START Given records
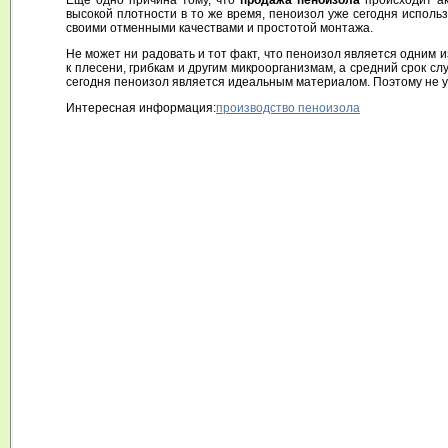
Еще одно причина тому, что
продажа пеноизола
происходит ак
высокой плотности в то же время, пеноизол уже сегодня использ
своими отменными качествами и простотой монтажа.
Не может ни радовать и тот факт, что пеноизол является одним и
к плесени, грибкам и другим микроорганизмам, а средний срок с
сегодня пеноизол является идеальным материалом. Поэтому не у
Интересная информация:
производство пеноизола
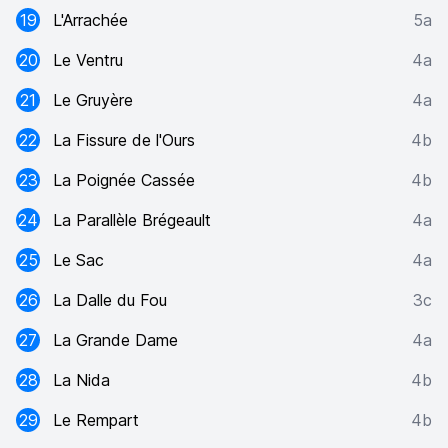
19
L'Arrachée
5a
20
Le Ventru
4a
21
Le Gruyère
4a
22
La Fissure de l'Ours
4b
23
La Poignée Cassée
4b
24
La Parallèle Brégeault
4a
25
Le Sac
4a
26
La Dalle du Fou
3c
27
La Grande Dame
4a
28
La Nida
4b
29
Le Rempart
4b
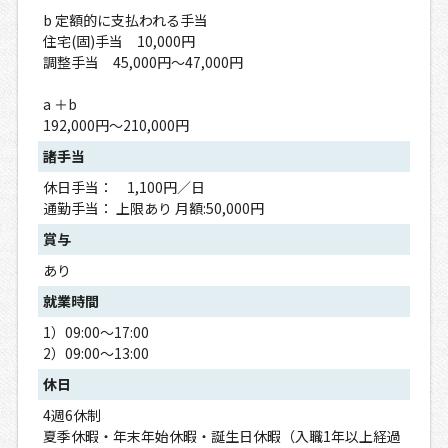
b 定額的に支払われる手当
住宅(固)手当 10,000円
調整手当 45,000円～47,000円
a ＋b
192,000円～210,000円
諸手当
休日手当： 1,100円／日
通勤手当： 上限あり 月額:50,000円
賞与
あり
就業時間
1）09:00～17:00
2）09:00～13:00
休日
4週6休制
夏季休暇・年末年始休暇・誕生日休暇（入職1年以上経過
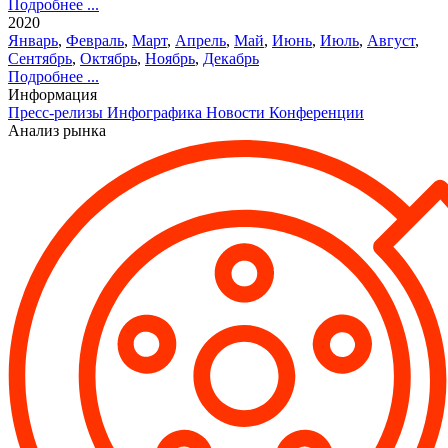
Подробнее ...
2020
Январь
,
Февраль
,
Март
,
Апрель
,
Май
,
Июнь
,
Июль
,
Август
,
Сентябрь
,
Октябрь
,
Ноябрь
,
Декабрь
Подробнее ...
Информация
Пресс-релизы
Инфографика
Новости
Конференции
Анализ рынка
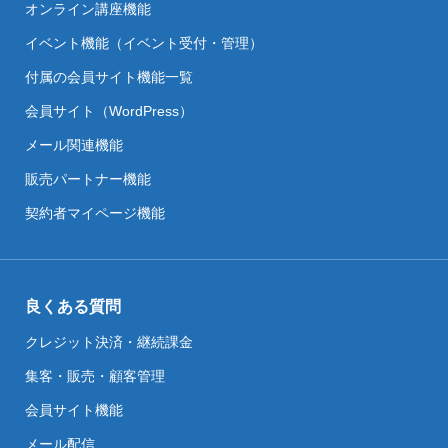
オンライン講座機能
イベント機能（イベント受付・管理）
付属の会員サイト機能一覧
会員サイト（WordPress）
メール関連機能
販売パートナー機能
契約者マイページ機能
良くある質問
クレジット決済・継続課金
集客・販売・顧客管理
会員サイト機能
メール配信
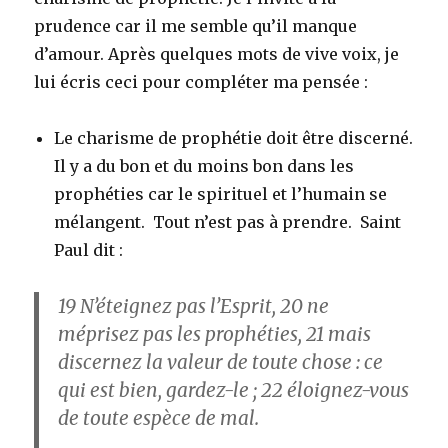
prudence car il me semble qu’il manque
d’amour. Après quelques mots de vive voix, je
lui écris ceci pour compléter ma pensée :
Le charisme de prophétie doit être discerné.
Il y a du bon et du moins bon dans les
prophéties car le spirituel et l’humain se
mélangent. Tout n’est pas à prendre. Saint
Paul dit :
19
N’éteignez pas l’Esprit,
20
ne
méprisez pas les prophéties,
21
mais
discernez la valeur de toute chose : ce
qui est bien, gardez-le ;
22
éloignez-vous
de toute espèce de mal.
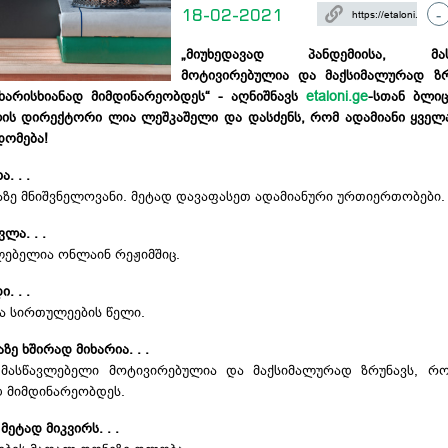
18-02-2021
-
„მიუხედავად პანდემიისა, მას
მოტივირებულია და მაქსიმალურად ზრ
 ხარისხიანად მიმდინარეობდეს“ - აღნიშნავს
etaloni.ge
-სთან ბლიც
ს დირექტორი ლია ლეშკაშელი და დასძენს, რომ ადამიანი ყველ
დომება!
. . .
ზე მნიშვნელოვანი. მეტად დავაფასეთ ადამიანური ურთიერთობები.
ლა. . .
ძლებელია ონლაინ რეჟიმშიც.
. . .
და სირთულეების წელი.
ე ხშირად მიხარია. . .
, მასწავლებელი მოტივირებულია და მაქსიმალურად ზრუნავს, რ
დ მიმდინარეობდეს.
მეტად მიკვირს. . .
END Given records
What is being asked: Extract every line of text from the data above, keeping each one word for word. Leave out the picture markers.

Solved exercise:
Еще одно причина тому, что
продажа пеноизола
происходит ак
высокой плотности в то же время, пеноизол уже сегодня использ
своими отменными качествами и простотой монтажа.
Не может ни радовать и тот факт, что пеноизол является одним и
к плесени, грибкам и другим микроорганизмам, а средний срок с
сегодня пеноизол является идеальным материалом. Поэтому не у
Интересная информация:
производство пеноизола
19
L'Arrachée
5a
20
Le Ventru
4a
21
Le Gruyère
4a
22
La Fissure de l'Ours
4b
23
La Poignée Cassée
4b
24
La Parallèle Brégeault
4a
25
Le Sac
4a
26
La Dalle du Fou
3c
27
La Grande Dame
4a
28
La Nida
4b
29
Le Rempart
4b
b 定額的に支払われる手当
住宅(固)手当 10,000円
調整手当 45,000円～47,000円
a ＋b
192,000円～210,000円
諸手当
休日手当： 1,100円／日
通勤手当： 上限あり 月額:50,000円
賞与
あり
就業時間
1）09:00～17:00
2）09:00～13:00
休日
4週6休制
夏季休暇・年末年始休暇・誕生日休暇（入職1年以上経過
Подробнее ...
2020
Январь
,
Февраль
,
Март
,
Апрель
,
Май
,
Июнь
,
Июль
,
Август
,
Сентябрь
,
Октябрь
,
Ноябрь
,
Декабрь
Подробнее ...
Информация
Пресс-релизы
Инфографика
Новости
Конференции
Анализ рынка
オンライン講座機能
イベント機能（イベント受付・管理）
付属の会員サイト機能一覧
会員サイト（WordPress）
メール関連機能
販売パートナー機能
契約者マイページ機能
良くある質問
クレジット決済・継続課金
集客・販売・顧客管理
会員サイト機能
メール配信
prudence car il me semble qu’il manque
d’amour. Après quelques mots de vive voix, je
lui écris ceci pour compléter ma pensée :
Le charisme de prophétie doit être discerné.
Il y a du bon et du moins bon dans les
prophéties car le spirituel et l’humain se
mélangent. Tout n’est pas à prendre. Saint
Paul dit :
19
N’éteignez pas l’Esprit,
20
ne
méprisez pas les prophéties,
21
mais
discernez la valeur de toute chose : ce
qui est bien, gardez-le ;
22
éloignez-vous
de toute espèce de mal.
18-02-2021
-
„მიუხედავად პანდემიისა, მას
მოტივირებულია და მაქსიმალურად ზრ
 ხარისხიანად მიმდინარეობდეს“ - აღნიშნავს
etaloni.ge
-სთან ბლიც
ს დირექტორი ლია ლეშკაშელი და დასძენს, რომ ადამიანი ყველ
დომება!
. . .
ზე მნიშვნელოვანი. მეტად დავაფასეთ ადამიანური ურთიერთობები.
ლა. . .
ძლებელია ონლაინ რეჟიმშიც.
. . .
და სირთულეების წელი.
ე ხშირად მიხარია. . .
, მასწავლებელი მოტივირებულია და მაქსიმალურად ზრუნავს, რ
დ მიმდინარეობდეს.
მეტად მიკვირს. . .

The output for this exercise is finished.